Außer den VR-Brillen gibt es weitere digitale Angebote in den Museen
Für das Museum Lüneburg sind die neuen VR-Brillen ebenfalls die bisherige Krönung der digitalen Entwicklung. So können sich Besucher sogenannte Mediaguides ausleihen. Wie bei einer persönlichen Führung werden anhand von kleinen Filmen, Bildern und gesprochenen Texten Ausstellungsobjekte näher unter die Lupe genommen, die in einem besonderen Bezug zu Natur und Kultur stehen. Dieser Rundgang wird auf Englisch, Arabisch und Farsi angeboten. Zudem gibt es Medienstationen und den Podcast „Lüneburger Zeitreisen“. In einem Pilotprojekt werden digitale Museumsrundgänge in Echtzeit für hochbetagte Senioren erprobt, damit auch diese noch am Kulturangebot teilhaben können.
In den 13 Museen aus dem Netzwerk liegen die Brillen nun für Besucher bereit. Lüneburgs Landrat Jens Böther hat sie bereits ausprobiert. Sein Fazit: „Das ist nicht nur was für junge Leute. Es ist großartig, dass wir hier nun so ein Angebot haben. Damit machen wir die Museen fit für die Zukunft.“
Die Nutzung der VR-Brillen ist kostenlos
Sechs Themenwelten stehen beim Eintauchen in die virtuelle Welt zur Auswahl, sie alle befassen sich mit dem Wechselspiel zwischen Mensch und Natur: „Natur bedeutet...“ 1. Forschung, 2. Ressource, 3. Bedrohung, 4. Verantwortung, 5. Arbeit und 6. Schönheit.
Die Virtual-Reality-Brillen können in den teilnehmenden Museen kostenlos genutzt werden, es fällt lediglich der normale Eintrittspreis an. Empfohlen wird die Zeitreise für Besucher ab sechs Jahren. Weitere Informationen zu dem Projekt und den Museen gibt es im Internet auf der Seite www.vr-welten-lueneburg.de.

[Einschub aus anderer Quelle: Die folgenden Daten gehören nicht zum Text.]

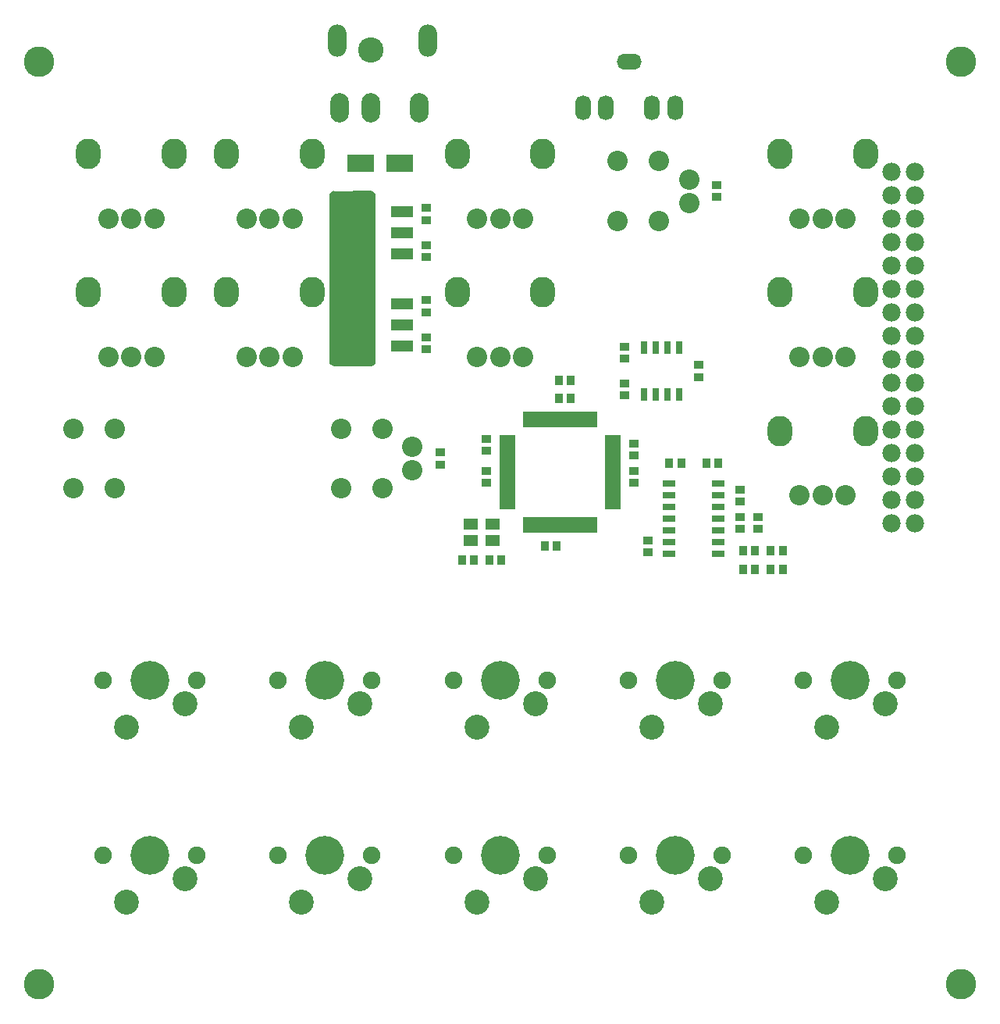
<source format=gts>
G04 Layer_Color=20142*
%FSLAX25Y25*%
%MOIN*%
G70*
G01*
G75*
%ADD38R,0.11233X0.07690*%
%ADD39R,0.04343X0.03556*%
%ADD40R,0.03556X0.04343*%
%ADD41R,0.05446X0.03084*%
%ADD42R,0.06706X0.01981*%
%ADD43R,0.01981X0.06706*%
%ADD44R,0.05918X0.04934*%
%ADD45R,0.09265X0.13595*%
%ADD46R,0.09265X0.04540*%
%ADD47R,0.03084X0.05446*%
%ADD48C,0.08674*%
%ADD49C,0.13005*%
%ADD50O,0.10642X0.13005*%
%ADD51O,0.10642X0.06706*%
%ADD52O,0.06706X0.10642*%
%ADD53O,0.07887X0.12611*%
%ADD54C,0.10822*%
%ADD55O,0.07887X0.13792*%
%ADD56C,0.16548*%
%ADD57C,0.10642*%
%ADD58C,0.07493*%
%ADD59C,0.07800*%
G36*
X555886Y751854D02*
X556537Y751419D01*
X556972Y750768D01*
X557125Y750000D01*
X557125Y750000D01*
X557087Y750000D01*
X557125Y679172D01*
X557125Y679172D01*
X556972Y678404D01*
X556537Y677753D01*
X555886Y677318D01*
X555118Y677165D01*
X555118Y677165D01*
X555118Y677204D01*
X539370Y677165D01*
X539370Y677165D01*
X538602Y677318D01*
X537951Y677753D01*
X537516Y678404D01*
X537363Y679172D01*
X537363Y679172D01*
X537402D01*
X537363Y750000D01*
Y750000D01*
X537516Y750768D01*
X537951Y751419D01*
X538602Y751854D01*
X539370Y752007D01*
X539370D01*
X539370Y751968D01*
X555118Y752007D01*
X555118Y752007D01*
X555886Y751854D01*
D02*
G37*
D38*
X550591Y763779D02*
D03*
X567520D02*
D03*
D39*
X584646Y635236D02*
D03*
Y640354D02*
D03*
X673228Y597835D02*
D03*
Y602953D02*
D03*
X604331Y646260D02*
D03*
Y641142D02*
D03*
X604331Y632480D02*
D03*
Y627362D02*
D03*
X702756Y749409D02*
D03*
Y754528D02*
D03*
X667323Y627362D02*
D03*
Y632480D02*
D03*
Y639173D02*
D03*
Y644291D02*
D03*
X712598Y612795D02*
D03*
Y607677D02*
D03*
Y624606D02*
D03*
Y619488D02*
D03*
X720472Y612795D02*
D03*
Y607677D02*
D03*
X578740Y689567D02*
D03*
Y684449D02*
D03*
X578740Y728937D02*
D03*
Y723819D02*
D03*
X578740Y700197D02*
D03*
Y705315D02*
D03*
X578740Y739567D02*
D03*
Y744685D02*
D03*
X663386Y685630D02*
D03*
Y680512D02*
D03*
Y669882D02*
D03*
Y664764D02*
D03*
X694882Y677756D02*
D03*
Y672638D02*
D03*
D40*
X629331Y600394D02*
D03*
X634449D02*
D03*
X610827Y594488D02*
D03*
X605709D02*
D03*
X593898D02*
D03*
X599016D02*
D03*
X640354Y663386D02*
D03*
X635236D02*
D03*
X640354Y671260D02*
D03*
X635236D02*
D03*
X682480Y635827D02*
D03*
X687598D02*
D03*
X703346D02*
D03*
X698228D02*
D03*
X730905Y598425D02*
D03*
X725787D02*
D03*
X730905Y590551D02*
D03*
X725787D02*
D03*
X719095Y598425D02*
D03*
X713976D02*
D03*
X719095Y590551D02*
D03*
X713976D02*
D03*
D41*
X682441Y627205D02*
D03*
Y622205D02*
D03*
Y617205D02*
D03*
Y612205D02*
D03*
Y607205D02*
D03*
Y602205D02*
D03*
Y597205D02*
D03*
X703386D02*
D03*
Y602205D02*
D03*
Y607205D02*
D03*
Y612205D02*
D03*
Y617205D02*
D03*
Y622205D02*
D03*
Y627205D02*
D03*
D42*
X658268Y646654D02*
D03*
Y644685D02*
D03*
Y642717D02*
D03*
Y640748D02*
D03*
Y638779D02*
D03*
Y636811D02*
D03*
Y634842D02*
D03*
Y632874D02*
D03*
Y630905D02*
D03*
Y628937D02*
D03*
Y626968D02*
D03*
Y625000D02*
D03*
Y623032D02*
D03*
Y621063D02*
D03*
Y619095D02*
D03*
Y617126D02*
D03*
X613386Y646654D02*
D03*
Y644685D02*
D03*
Y642717D02*
D03*
Y640748D02*
D03*
Y638779D02*
D03*
Y636811D02*
D03*
Y634842D02*
D03*
Y632874D02*
D03*
Y630905D02*
D03*
Y628937D02*
D03*
Y626968D02*
D03*
Y625000D02*
D03*
Y623032D02*
D03*
Y621063D02*
D03*
Y619095D02*
D03*
Y617126D02*
D03*
D43*
X650591Y609449D02*
D03*
X648622D02*
D03*
X646654D02*
D03*
X644685D02*
D03*
X642717D02*
D03*
X640748D02*
D03*
X638779D02*
D03*
X636811D02*
D03*
X634842D02*
D03*
X632874D02*
D03*
X630905D02*
D03*
X628937D02*
D03*
X626968D02*
D03*
X625000D02*
D03*
X623032D02*
D03*
X621063D02*
D03*
Y654331D02*
D03*
X623032D02*
D03*
X625000D02*
D03*
X626968D02*
D03*
X628937D02*
D03*
X630905D02*
D03*
X632874D02*
D03*
X634842D02*
D03*
X636811D02*
D03*
X638779D02*
D03*
X640748D02*
D03*
X642717D02*
D03*
X644685D02*
D03*
X646654D02*
D03*
X648622D02*
D03*
X650591D02*
D03*
D44*
X597835Y609941D02*
D03*
X606890D02*
D03*
Y602658D02*
D03*
X597835D02*
D03*
D45*
X545669Y734252D02*
D03*
Y694882D02*
D03*
D46*
X568504Y734252D02*
D03*
Y725197D02*
D03*
Y743307D02*
D03*
Y694882D02*
D03*
Y685827D02*
D03*
Y703937D02*
D03*
D47*
X686634Y685197D02*
D03*
X681634D02*
D03*
X676634D02*
D03*
X671634D02*
D03*
X676634Y665197D02*
D03*
X681634D02*
D03*
X686634D02*
D03*
X671634D02*
D03*
D48*
X690945Y756968D02*
D03*
Y746969D02*
D03*
X572835Y632795D02*
D03*
Y642795D02*
D03*
X445866Y650591D02*
D03*
Y625000D02*
D03*
X428150D02*
D03*
Y650591D02*
D03*
X560039Y650591D02*
D03*
Y625000D02*
D03*
X542323D02*
D03*
Y650591D02*
D03*
X660433Y739173D02*
D03*
Y764764D02*
D03*
X678150D02*
D03*
Y739173D02*
D03*
X521654Y681102D02*
D03*
X501968D02*
D03*
X511811D02*
D03*
X610236D02*
D03*
X600394D02*
D03*
X620079D02*
D03*
Y740158D02*
D03*
X600394D02*
D03*
X610236D02*
D03*
X511811D02*
D03*
X501968D02*
D03*
X521654D02*
D03*
X462598Y681102D02*
D03*
X442913D02*
D03*
X452756D02*
D03*
X462598Y740158D02*
D03*
X442913D02*
D03*
X452756D02*
D03*
X757874Y681102D02*
D03*
X738189D02*
D03*
X748032D02*
D03*
Y740158D02*
D03*
X738189D02*
D03*
X757874D02*
D03*
Y622047D02*
D03*
X738189D02*
D03*
X748032D02*
D03*
D49*
X807087Y807087D02*
D03*
X413386D02*
D03*
X807087Y413386D02*
D03*
X413386D02*
D03*
D50*
X530118Y708661D02*
D03*
X493504D02*
D03*
X591929D02*
D03*
X628543D02*
D03*
Y767717D02*
D03*
X591929D02*
D03*
X493504D02*
D03*
X530118D02*
D03*
X471063Y708661D02*
D03*
X434449D02*
D03*
X471063Y767717D02*
D03*
X434449D02*
D03*
X766339Y708661D02*
D03*
X729724D02*
D03*
Y767717D02*
D03*
X766339D02*
D03*
Y649606D02*
D03*
X729724D02*
D03*
D51*
X665354Y807087D02*
D03*
D52*
X645669Y787402D02*
D03*
X655512D02*
D03*
X685039D02*
D03*
X675197D02*
D03*
D53*
X575591D02*
D03*
X555118D02*
D03*
X541732D02*
D03*
D54*
X555118Y812205D02*
D03*
D55*
X579528Y816142D02*
D03*
X540551D02*
D03*
D56*
X759842Y468504D02*
D03*
X685039D02*
D03*
X610236D02*
D03*
X535433D02*
D03*
X460630D02*
D03*
X759842Y543307D02*
D03*
X685039D02*
D03*
X610236D02*
D03*
X535433D02*
D03*
X460630D02*
D03*
D57*
X774843Y458504D02*
D03*
X749843Y448504D02*
D03*
X675039D02*
D03*
X700039Y458504D02*
D03*
X625236D02*
D03*
X600236Y448504D02*
D03*
X525433D02*
D03*
X550433Y458504D02*
D03*
X475630D02*
D03*
X450630Y448504D02*
D03*
X749843Y523307D02*
D03*
X774843Y533307D02*
D03*
X700039D02*
D03*
X675039Y523307D02*
D03*
X600236D02*
D03*
X625236Y533307D02*
D03*
X550433D02*
D03*
X525433Y523307D02*
D03*
X450630D02*
D03*
X475630Y533307D02*
D03*
D58*
X739843Y468504D02*
D03*
X779843D02*
D03*
X705039D02*
D03*
X665039D02*
D03*
X590236D02*
D03*
X630236D02*
D03*
X555433D02*
D03*
X515433D02*
D03*
X440630D02*
D03*
X480630D02*
D03*
X779843Y543307D02*
D03*
X739843D02*
D03*
X665039D02*
D03*
X705039D02*
D03*
X630236D02*
D03*
X590236D02*
D03*
X515433D02*
D03*
X555433D02*
D03*
X480630D02*
D03*
X440630D02*
D03*
D59*
X777480Y610039D02*
D03*
X787480D02*
D03*
X777480Y620039D02*
D03*
X787480D02*
D03*
X777480Y630039D02*
D03*
X787480D02*
D03*
X777480Y640039D02*
D03*
X787480D02*
D03*
X777480Y650039D02*
D03*
X787480D02*
D03*
X777480Y660039D02*
D03*
X787480D02*
D03*
X777480Y670039D02*
D03*
X787480D02*
D03*
X777480Y680039D02*
D03*
X787480D02*
D03*
X777480Y690039D02*
D03*
X787480D02*
D03*
X777480Y700039D02*
D03*
X787480D02*
D03*
X777480Y710039D02*
D03*
X787480D02*
D03*
X777480Y720039D02*
D03*
X787480D02*
D03*
X777480Y730039D02*
D03*
X787480D02*
D03*
X777480Y740039D02*
D03*
X787480D02*
D03*
X777480Y750039D02*
D03*
X787480D02*
D03*
X777480Y760039D02*
D03*
X787480D02*
D03*
M02*

</source>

Projekt für Smart Hero Award nominiert, Abstimmung läuft
Das VR-Angebot des Museumsnetzwerks ist beim „Smart Hero Award“ für den Spezialpreis für Innovation im digitalen Engagement nominiert wurde. Neben dem von einer Jury vergebenen Award, der im September in Berlin verliehen wird, gibt es auch einen Publikumspreis, für den man per Klick seine Stimme abgeben kann.
Die Stiftung Digitale Chancen und das US-Unternehmen Meta zeichnen mit dem Smart Hero Award gemeinsam Menschen und Organisationen aus, die sich sowohl online als auch offline für eine faire, soziale und nachhaltige Gesellschaft engagieren. Mit dem Spezialpreis werden erstmals Initiativen ausgezeichnet, die sich durch innovative Ideen und den Einsatz von Zukunftstechnologien auszeichnen.
Das Projekt war zuvor bereits für den Innovationspreis Niedersachsen 2020 in der Kategorie Kooperation nominiert.
Eine Stimmabgabe für den Award ist bis zum 9. September im Internet möglich: www.smart-hero-award.de/voting.